The City of London financial district can be seen as people walk along the south side of the River Thames, amid the coronavirus disease (COVID-19) outbreak in London, Britain, March 19, 2021. 

  1. Global financial centre 

London will remain a leading global financial centre despite uncertainty over regulation due to Brexit, Lloyds Bank‘s annual sentiment survey of financial firms showed on Monday.

Britain fully left the European Union, its biggest single export customer, in December last year, with thousands of jobs and billions of euros in daily trading moving from London to the continent, raising concerns about the capital’s clout in global finance.

  1. Bank survey

But the survey of more than 100 banks, asset managers and insurers showed that more than two-thirds believe that London will remain a top centre.

“It seems sensible to conclude that, while London’s status has taken a knock due to Brexit, it will remain one of the world’s leading financial centres,” the survey said.

Brexit led to the UK financial sector being cut off from the EU and the survey showed that 42% believe a resumption of access won’t happen until 2023 or later, while almost a third said it will never happen.

  1. Britain’s decision 

Regulatory change is seen as the biggest threat, consistent with the “ongoing uncertainty” over the shape of regulatory reform many months after Brexit, the survey said.

With little prospect of EU access, Britain’s finance ministry set out a welter of reform proposals that have yet to be implemented.

  1. EU rules and London decision 

The survey showed splits, with some firms saying that competitiveness will improve due to divergence from EU rules, while others said competitiveness will worsen because of such divergence.

London will remain a leading global financial centre despite uncertainty over regulation due to Brexit, Lloyds Bank’s annual sentiment survey of financial firms showed on Monday.

Britain fully left the European Union, its biggest single export customer, in December last year, with thousands of jobs and billions of euros in daily trading moving from London to the continent, raising concerns about the capital’s clout in global finance.

  1. Survey results

But the survey of more than 100 banks, asset managers and insurers showed that more than two-thirds believe that London will remain a top centre.
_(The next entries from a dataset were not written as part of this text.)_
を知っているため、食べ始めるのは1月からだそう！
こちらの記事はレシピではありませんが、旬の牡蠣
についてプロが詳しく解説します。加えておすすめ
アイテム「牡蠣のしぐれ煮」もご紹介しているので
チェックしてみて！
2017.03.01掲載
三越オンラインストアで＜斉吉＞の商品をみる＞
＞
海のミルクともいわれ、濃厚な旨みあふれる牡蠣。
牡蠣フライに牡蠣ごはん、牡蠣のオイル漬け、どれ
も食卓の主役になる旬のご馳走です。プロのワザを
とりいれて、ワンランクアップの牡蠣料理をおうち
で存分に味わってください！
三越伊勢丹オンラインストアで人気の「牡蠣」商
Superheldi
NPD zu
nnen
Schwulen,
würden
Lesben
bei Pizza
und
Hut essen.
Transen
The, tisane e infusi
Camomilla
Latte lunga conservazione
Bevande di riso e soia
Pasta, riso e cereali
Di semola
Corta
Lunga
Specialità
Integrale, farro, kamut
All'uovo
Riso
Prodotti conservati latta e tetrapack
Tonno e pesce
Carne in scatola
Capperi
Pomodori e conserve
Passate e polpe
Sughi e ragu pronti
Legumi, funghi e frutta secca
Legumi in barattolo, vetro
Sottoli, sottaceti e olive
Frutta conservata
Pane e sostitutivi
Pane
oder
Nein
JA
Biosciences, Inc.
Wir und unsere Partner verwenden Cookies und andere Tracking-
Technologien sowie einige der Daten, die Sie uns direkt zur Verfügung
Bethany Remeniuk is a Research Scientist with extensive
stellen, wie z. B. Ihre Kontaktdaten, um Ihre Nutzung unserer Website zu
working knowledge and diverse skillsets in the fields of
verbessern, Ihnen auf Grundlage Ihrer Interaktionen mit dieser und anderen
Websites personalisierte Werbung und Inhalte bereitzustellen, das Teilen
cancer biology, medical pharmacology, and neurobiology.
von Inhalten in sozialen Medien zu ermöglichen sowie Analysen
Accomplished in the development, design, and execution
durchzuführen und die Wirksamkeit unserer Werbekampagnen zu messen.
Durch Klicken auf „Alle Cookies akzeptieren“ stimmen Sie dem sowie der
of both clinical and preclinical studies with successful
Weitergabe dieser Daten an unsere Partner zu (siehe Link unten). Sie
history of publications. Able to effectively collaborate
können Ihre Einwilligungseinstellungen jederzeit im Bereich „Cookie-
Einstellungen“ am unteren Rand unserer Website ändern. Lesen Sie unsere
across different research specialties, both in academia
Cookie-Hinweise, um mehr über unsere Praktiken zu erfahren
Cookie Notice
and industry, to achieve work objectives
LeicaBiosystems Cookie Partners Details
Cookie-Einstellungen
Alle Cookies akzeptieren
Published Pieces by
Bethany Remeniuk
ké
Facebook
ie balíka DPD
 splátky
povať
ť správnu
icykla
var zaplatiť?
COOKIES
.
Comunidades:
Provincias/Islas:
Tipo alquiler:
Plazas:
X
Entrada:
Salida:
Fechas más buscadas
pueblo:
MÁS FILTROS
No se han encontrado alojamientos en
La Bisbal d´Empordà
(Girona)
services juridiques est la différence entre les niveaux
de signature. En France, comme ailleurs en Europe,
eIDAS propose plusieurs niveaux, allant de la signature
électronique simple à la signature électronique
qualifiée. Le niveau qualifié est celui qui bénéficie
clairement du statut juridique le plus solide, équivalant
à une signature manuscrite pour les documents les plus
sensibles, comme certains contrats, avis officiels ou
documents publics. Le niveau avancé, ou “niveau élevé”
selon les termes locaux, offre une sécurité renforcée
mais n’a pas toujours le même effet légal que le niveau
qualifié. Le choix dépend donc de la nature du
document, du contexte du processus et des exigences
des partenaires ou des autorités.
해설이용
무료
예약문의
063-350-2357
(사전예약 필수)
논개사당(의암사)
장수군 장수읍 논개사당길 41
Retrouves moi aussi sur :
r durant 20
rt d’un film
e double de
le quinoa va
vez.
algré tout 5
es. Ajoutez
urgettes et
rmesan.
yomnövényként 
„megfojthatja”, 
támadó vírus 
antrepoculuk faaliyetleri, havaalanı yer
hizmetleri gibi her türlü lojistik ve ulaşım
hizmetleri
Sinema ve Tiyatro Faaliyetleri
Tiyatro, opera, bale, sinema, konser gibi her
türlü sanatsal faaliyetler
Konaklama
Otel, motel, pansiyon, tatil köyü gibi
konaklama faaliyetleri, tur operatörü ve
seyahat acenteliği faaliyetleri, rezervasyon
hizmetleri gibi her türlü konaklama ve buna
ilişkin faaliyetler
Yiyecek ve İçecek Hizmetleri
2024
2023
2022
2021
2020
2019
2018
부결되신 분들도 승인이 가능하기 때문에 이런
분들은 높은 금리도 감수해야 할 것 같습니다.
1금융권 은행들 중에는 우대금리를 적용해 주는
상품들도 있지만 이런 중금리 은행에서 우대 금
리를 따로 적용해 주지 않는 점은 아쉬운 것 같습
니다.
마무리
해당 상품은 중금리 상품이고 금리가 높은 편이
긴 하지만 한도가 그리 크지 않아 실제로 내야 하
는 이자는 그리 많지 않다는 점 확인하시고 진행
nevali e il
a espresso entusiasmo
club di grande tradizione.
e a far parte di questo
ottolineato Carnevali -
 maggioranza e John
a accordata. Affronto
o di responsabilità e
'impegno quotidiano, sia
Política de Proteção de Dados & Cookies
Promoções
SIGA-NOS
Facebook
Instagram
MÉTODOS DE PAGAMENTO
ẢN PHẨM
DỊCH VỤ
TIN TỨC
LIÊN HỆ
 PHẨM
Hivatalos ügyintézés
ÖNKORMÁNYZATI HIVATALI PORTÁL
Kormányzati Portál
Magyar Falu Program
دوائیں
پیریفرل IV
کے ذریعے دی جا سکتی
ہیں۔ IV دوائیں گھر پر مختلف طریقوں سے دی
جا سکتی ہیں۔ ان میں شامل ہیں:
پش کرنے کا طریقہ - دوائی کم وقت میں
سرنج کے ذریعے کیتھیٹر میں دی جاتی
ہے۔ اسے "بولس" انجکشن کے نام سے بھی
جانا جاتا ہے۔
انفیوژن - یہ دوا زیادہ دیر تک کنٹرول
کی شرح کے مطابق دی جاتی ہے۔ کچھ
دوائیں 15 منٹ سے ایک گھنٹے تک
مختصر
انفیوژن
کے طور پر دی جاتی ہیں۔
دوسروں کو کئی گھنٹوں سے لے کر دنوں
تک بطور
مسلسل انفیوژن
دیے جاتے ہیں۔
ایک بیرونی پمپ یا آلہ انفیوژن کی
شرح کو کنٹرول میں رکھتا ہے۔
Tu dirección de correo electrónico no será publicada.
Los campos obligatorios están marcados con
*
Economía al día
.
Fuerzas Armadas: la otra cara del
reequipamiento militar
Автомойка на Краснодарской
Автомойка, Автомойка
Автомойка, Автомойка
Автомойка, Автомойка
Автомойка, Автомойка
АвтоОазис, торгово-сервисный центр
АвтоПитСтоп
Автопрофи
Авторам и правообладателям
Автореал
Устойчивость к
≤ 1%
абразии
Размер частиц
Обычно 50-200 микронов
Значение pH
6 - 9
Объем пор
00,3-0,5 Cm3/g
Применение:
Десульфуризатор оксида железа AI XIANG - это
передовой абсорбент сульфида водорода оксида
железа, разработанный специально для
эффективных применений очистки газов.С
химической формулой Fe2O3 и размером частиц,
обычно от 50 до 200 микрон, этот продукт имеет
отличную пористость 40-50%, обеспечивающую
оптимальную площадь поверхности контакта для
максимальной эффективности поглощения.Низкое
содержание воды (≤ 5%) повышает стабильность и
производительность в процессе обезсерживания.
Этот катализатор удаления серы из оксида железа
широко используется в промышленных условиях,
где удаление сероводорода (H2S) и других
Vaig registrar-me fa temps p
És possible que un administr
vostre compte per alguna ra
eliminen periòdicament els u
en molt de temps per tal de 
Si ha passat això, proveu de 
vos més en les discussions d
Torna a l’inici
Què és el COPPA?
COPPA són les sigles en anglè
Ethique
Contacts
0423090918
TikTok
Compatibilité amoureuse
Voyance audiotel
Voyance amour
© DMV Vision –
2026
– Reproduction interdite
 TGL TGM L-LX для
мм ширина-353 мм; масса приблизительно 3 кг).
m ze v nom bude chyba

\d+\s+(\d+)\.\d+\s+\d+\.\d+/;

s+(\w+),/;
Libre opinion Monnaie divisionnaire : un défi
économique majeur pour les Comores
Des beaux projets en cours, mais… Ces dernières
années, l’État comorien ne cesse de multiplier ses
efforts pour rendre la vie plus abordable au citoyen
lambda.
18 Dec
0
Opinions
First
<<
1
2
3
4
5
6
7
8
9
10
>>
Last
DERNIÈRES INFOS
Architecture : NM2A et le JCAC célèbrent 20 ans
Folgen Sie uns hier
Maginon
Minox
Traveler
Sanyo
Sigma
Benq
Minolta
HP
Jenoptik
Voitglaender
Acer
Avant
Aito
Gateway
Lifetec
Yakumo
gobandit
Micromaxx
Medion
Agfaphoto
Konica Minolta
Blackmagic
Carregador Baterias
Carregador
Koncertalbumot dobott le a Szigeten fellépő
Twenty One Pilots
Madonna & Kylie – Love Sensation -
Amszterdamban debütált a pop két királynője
“It seems sensible to conclude that, while London’s status has taken a knock due to Brexit, it will remain one of the world’s leading financial centres,” the survey said.

Brexit led to the UK financial sector being cut off from the EU and the survey showed that 42% believe a resumption of access won’t happen until 2023 or later, while almost a third said it will never happen.

  1. Regulatory change 

Regulatory change is seen as the biggest threat, consistent with the “ongoing uncertainty” over the shape of regulatory reform many months after Brexit, the survey said.

With little prospect of EU access, Britain’s finance ministry set out a welter of reform proposals that have yet to be implemented.

The survey showed splits, with some firms saying that competitiveness will improve due to divergence from EU rules, while others said competitiveness will worsen because of such divergence.

Regulatory change is seen as the largest menace, in keeping with the “ongoing uncertainty” over the form of regulatory reform many months after Brexit, the survey mentioned.

With little prospect of EU entry, Britain’s finance ministry set out a welter of reform that says which have but to be applied.

The survey confirmed splits, with some corporations saying that competitiveness will enhance due to divergence from EU guidelines, whereas others mentioned competitiveness will worsen due to such divergence.

  1. Conclusion

Absolutely the European Union, its greatest single export buyer, in December final yr, with hundreds of jobs and billions of euros in each day buying and selling shifting from London to the continent, elevating considerations in regards to the capital’s clout in world finance.

About the Author

BankReed Admin

Banking Professional with 16 Years of Experience. The idea to start this Blogging Site is to Create Awareness about the Banking and Financial Services.